The term code, as used above, may include software, firmware, and/or microcode, and may refer to programs, routines, functions, classes, data structures, and/or objects. Shared processor hardware encompasses a single microprocessor that executes some or all code from multiple modules. Group processor hardware encompasses a microprocessor that, in combination with additional microprocessors, executes some or all code from one or more modules. References to multiple microprocessors encompass multiple microprocessors on discrete dies, multiple microprocessors on a single die, multiple cores of a single microprocessor, multiple threads of a single microprocessor, or a combination of the above.

Shared memory hardware encompasses a single memory device that stores some or all code from multiple modules. Group memory hardware encompasses a memory device that, in combination with other memory devices, stores some or all code from one or more modules.

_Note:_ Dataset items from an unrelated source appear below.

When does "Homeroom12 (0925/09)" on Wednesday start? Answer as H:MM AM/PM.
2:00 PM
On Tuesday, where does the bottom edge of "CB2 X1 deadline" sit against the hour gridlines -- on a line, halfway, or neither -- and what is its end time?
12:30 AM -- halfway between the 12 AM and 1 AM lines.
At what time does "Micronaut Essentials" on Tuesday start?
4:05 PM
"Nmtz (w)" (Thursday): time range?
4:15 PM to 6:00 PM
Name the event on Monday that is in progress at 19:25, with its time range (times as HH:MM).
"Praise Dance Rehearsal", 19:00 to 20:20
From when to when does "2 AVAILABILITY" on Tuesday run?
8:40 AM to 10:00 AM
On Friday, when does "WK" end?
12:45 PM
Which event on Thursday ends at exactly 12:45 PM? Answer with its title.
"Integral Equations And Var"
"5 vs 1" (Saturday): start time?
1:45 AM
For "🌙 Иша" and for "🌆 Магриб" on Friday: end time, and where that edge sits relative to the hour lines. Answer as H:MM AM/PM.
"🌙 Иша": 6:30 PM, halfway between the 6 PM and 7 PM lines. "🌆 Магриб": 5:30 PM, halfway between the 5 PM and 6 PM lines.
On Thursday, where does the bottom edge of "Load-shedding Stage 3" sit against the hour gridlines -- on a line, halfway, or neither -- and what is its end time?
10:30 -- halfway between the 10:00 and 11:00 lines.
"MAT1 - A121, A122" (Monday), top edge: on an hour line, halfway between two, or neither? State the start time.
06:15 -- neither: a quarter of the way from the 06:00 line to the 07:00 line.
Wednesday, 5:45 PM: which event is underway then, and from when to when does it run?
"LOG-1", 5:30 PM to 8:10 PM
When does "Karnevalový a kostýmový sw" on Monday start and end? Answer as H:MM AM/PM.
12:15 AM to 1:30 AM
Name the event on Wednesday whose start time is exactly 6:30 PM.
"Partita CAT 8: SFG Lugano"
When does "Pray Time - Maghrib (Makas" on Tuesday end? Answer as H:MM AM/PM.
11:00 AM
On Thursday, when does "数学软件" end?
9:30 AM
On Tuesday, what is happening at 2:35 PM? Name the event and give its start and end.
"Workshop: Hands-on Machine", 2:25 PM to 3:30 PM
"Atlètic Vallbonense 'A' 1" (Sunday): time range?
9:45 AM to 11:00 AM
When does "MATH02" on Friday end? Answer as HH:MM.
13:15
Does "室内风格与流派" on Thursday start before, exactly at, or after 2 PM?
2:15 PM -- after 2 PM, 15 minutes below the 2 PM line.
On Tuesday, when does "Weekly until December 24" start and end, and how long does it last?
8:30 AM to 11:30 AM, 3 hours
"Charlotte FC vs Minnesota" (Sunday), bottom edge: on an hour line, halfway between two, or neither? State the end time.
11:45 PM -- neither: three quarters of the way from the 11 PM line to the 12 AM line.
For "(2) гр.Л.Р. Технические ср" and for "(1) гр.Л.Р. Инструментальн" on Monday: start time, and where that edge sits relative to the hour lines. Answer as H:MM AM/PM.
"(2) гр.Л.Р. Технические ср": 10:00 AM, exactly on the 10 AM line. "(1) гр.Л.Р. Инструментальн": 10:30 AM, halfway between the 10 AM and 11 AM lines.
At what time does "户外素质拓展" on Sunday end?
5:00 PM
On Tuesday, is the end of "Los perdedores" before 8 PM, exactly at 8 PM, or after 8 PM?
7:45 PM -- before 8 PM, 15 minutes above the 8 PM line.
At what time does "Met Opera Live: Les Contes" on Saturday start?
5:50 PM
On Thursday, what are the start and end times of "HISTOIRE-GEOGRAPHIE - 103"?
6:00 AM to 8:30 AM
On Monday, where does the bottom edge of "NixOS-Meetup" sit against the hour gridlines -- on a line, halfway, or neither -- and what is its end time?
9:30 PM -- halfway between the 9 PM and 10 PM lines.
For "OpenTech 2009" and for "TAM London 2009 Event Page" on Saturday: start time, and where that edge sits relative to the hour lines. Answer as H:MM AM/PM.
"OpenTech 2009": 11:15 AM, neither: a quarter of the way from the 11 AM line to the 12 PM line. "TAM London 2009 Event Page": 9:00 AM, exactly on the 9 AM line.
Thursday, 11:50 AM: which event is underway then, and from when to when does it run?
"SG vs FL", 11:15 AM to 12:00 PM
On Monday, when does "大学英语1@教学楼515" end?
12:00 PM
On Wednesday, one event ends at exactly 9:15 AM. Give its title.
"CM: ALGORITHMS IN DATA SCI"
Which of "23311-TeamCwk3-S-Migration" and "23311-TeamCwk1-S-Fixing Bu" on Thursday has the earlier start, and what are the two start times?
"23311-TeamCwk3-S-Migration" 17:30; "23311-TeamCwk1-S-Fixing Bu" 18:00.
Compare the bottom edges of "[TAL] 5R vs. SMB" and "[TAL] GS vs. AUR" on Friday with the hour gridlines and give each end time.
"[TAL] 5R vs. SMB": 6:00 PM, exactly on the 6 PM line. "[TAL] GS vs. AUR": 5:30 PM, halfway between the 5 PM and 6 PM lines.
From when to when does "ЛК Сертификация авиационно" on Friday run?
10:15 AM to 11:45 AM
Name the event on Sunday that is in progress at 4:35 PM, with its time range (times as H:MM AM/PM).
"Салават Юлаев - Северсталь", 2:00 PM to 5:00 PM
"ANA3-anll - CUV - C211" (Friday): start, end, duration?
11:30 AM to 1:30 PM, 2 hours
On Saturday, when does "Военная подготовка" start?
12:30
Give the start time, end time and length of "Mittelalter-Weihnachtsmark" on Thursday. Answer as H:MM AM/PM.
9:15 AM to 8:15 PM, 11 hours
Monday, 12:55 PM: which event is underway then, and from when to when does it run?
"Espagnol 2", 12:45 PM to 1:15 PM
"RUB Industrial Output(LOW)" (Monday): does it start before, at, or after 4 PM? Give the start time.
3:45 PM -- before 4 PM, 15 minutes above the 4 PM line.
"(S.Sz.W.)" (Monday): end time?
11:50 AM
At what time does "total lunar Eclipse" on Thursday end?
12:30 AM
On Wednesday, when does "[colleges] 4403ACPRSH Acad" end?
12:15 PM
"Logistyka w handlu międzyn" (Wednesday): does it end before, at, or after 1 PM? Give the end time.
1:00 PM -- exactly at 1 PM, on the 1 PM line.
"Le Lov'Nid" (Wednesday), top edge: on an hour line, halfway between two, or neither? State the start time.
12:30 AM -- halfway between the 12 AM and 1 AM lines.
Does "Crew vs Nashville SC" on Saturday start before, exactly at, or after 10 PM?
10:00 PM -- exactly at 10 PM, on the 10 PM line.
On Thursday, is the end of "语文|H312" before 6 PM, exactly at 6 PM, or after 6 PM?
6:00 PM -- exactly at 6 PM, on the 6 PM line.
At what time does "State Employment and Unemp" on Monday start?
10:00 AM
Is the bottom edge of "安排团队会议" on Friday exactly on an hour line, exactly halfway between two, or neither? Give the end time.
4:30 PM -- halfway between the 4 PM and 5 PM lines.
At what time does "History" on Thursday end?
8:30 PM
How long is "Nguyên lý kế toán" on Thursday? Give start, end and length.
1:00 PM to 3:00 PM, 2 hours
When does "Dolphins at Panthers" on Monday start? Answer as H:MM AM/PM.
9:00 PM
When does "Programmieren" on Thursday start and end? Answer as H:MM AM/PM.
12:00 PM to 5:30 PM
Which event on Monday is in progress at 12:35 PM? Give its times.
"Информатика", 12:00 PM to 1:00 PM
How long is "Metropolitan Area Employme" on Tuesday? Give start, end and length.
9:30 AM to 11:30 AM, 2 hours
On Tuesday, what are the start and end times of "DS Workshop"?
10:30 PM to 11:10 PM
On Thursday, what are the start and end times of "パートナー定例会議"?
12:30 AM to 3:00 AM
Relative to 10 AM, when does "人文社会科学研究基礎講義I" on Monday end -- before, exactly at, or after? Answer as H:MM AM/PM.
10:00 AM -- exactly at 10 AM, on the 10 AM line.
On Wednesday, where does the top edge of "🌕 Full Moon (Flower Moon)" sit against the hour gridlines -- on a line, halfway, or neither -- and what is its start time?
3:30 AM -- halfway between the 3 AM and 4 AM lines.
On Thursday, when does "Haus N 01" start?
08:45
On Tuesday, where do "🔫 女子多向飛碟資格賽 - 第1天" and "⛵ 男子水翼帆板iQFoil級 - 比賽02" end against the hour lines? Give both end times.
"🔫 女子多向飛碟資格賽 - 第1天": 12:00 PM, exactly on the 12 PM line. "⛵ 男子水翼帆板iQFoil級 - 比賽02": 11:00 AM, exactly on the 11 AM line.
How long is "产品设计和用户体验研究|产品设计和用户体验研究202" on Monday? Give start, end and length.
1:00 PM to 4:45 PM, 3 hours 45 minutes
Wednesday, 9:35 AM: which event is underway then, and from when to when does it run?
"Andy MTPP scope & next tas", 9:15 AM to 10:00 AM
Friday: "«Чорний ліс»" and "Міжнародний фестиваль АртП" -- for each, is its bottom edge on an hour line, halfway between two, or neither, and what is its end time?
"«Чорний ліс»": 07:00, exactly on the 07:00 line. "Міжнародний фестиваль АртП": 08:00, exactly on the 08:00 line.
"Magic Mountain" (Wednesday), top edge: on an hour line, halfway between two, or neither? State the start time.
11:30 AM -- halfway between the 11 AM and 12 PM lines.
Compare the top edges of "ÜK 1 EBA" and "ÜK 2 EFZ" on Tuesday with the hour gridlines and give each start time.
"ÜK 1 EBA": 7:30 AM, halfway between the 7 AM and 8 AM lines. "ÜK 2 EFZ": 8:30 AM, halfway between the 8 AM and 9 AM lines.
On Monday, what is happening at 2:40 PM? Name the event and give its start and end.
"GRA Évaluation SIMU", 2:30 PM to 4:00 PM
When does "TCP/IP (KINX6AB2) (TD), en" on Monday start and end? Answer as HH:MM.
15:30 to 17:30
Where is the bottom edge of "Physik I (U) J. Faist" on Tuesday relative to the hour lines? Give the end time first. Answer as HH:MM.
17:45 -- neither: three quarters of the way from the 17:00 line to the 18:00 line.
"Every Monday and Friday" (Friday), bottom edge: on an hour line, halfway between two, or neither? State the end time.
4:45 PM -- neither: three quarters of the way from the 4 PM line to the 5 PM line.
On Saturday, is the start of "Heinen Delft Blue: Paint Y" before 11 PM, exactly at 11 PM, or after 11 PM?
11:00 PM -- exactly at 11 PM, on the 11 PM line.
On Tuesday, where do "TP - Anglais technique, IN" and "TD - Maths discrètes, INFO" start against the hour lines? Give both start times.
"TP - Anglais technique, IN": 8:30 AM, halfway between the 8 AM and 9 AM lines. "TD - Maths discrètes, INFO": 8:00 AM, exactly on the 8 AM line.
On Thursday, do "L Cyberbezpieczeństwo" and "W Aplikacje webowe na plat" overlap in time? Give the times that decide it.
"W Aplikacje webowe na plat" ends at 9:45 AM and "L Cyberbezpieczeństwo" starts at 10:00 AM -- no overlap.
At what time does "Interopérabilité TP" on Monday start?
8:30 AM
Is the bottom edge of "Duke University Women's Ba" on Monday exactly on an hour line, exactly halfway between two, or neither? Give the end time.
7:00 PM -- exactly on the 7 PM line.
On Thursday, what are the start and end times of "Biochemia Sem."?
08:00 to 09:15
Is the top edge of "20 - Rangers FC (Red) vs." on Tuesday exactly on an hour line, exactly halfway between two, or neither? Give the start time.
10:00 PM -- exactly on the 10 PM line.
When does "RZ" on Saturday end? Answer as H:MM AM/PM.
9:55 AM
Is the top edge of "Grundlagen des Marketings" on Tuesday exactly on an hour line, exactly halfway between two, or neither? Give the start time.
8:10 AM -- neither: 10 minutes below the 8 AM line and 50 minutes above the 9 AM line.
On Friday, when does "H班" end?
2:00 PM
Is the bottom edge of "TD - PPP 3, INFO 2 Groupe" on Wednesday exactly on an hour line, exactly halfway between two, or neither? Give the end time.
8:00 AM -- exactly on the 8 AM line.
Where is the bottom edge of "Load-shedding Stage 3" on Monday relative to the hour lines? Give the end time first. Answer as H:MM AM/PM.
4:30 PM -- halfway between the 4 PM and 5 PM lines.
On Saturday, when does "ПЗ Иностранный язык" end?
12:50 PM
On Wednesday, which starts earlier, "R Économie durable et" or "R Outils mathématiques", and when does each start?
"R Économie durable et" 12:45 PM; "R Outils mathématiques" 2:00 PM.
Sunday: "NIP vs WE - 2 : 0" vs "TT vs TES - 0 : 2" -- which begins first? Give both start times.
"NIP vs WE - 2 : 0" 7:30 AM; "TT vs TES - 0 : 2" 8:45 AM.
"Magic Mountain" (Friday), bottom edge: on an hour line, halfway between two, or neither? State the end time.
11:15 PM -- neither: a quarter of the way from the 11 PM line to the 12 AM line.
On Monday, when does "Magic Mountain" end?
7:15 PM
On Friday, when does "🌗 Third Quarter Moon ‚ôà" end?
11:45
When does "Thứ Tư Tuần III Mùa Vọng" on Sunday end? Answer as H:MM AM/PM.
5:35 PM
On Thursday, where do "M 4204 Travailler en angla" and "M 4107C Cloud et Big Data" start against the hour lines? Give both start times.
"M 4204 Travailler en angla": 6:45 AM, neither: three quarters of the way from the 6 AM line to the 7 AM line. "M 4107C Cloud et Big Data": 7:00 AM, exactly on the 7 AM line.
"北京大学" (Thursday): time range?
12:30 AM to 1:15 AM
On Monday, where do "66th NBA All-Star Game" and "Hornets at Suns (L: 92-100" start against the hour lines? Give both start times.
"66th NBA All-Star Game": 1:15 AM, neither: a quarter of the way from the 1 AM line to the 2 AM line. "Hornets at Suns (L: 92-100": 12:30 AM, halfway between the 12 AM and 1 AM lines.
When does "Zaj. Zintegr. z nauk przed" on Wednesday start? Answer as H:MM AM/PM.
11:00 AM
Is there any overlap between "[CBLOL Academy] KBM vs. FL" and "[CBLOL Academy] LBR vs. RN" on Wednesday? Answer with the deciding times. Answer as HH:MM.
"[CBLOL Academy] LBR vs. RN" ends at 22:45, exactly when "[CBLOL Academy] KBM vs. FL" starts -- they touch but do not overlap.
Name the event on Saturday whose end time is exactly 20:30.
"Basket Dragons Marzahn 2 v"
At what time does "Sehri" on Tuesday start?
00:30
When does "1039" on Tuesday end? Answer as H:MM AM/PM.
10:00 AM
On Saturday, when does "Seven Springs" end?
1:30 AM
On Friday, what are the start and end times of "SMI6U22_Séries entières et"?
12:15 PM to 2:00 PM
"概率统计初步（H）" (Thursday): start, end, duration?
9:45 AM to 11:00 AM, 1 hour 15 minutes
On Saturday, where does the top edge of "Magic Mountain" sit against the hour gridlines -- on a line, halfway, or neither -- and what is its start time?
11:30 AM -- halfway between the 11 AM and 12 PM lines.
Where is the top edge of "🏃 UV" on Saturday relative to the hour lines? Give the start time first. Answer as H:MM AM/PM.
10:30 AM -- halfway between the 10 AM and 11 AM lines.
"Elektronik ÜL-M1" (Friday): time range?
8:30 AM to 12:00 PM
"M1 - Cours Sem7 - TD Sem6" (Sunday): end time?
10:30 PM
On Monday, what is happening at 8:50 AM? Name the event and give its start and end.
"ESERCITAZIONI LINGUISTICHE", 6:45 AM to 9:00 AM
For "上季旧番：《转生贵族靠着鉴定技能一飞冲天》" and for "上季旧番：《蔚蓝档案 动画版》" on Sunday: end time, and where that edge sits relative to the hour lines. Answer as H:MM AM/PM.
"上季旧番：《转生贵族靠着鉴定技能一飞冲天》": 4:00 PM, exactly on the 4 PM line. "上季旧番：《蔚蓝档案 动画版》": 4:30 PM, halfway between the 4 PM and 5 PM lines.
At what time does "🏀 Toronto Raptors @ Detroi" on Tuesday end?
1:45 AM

The term memory hardware is a subset of the term computer-readable medium. The term computer-readable medium, as used herein, does not encompass transitory electrical or electromagnetic signals propagating through a medium (such as on a carrier wave); the term computer-readable medium is therefore considered tangible and non-transitory. Non-limiting examples of the non-transitory computer-readable medium include, but are not limited to, rewriteable non-volatile memory devices (including, for example flash memory devices, erasable programmable read-only memory devices, or a mask read-only memory devices); volatile memory devices (including, for example static random access memory devices or a dynamic random access memory devices); magnetic storage media (including, for example an analog or digital magnetic tape or a hard disk drive); and optical storage media (including, for example a CD, a DVD, or a Blu-ray Disc). Examples of the media with a built-in rewriteable non-volatile memory, include but are not limited to memory cards; and media with a built-in ROM, including but not limited to ROM cassettes; etc. Furthermore, various information regarding stored images, for example, property information, may be stored in any other form, or it may be provided in other ways.

The apparatuses and methods described in this application may be partially or fully implemented by a special purpose computer created by configuring a general purpose computer to execute one or more particular functions embodied in computer programs. The functional blocks and flowchart elements described above serve as software specifications, which can be translated into the computer programs by the routine work of a skilled technician or programmer.

Although described with reference to specific examples and drawings, modifications, additions and substitutions of example embodiments may be variously made according to the description by those of ordinary skill in the art. For example, the described techniques may be performed in an order different with that of the methods described, and/or components such as the described system, architecture, devices, circuit, and the like, may be connected or combined to be different from the above-described methods, or results may be appropriately achieved by other components or equivalents.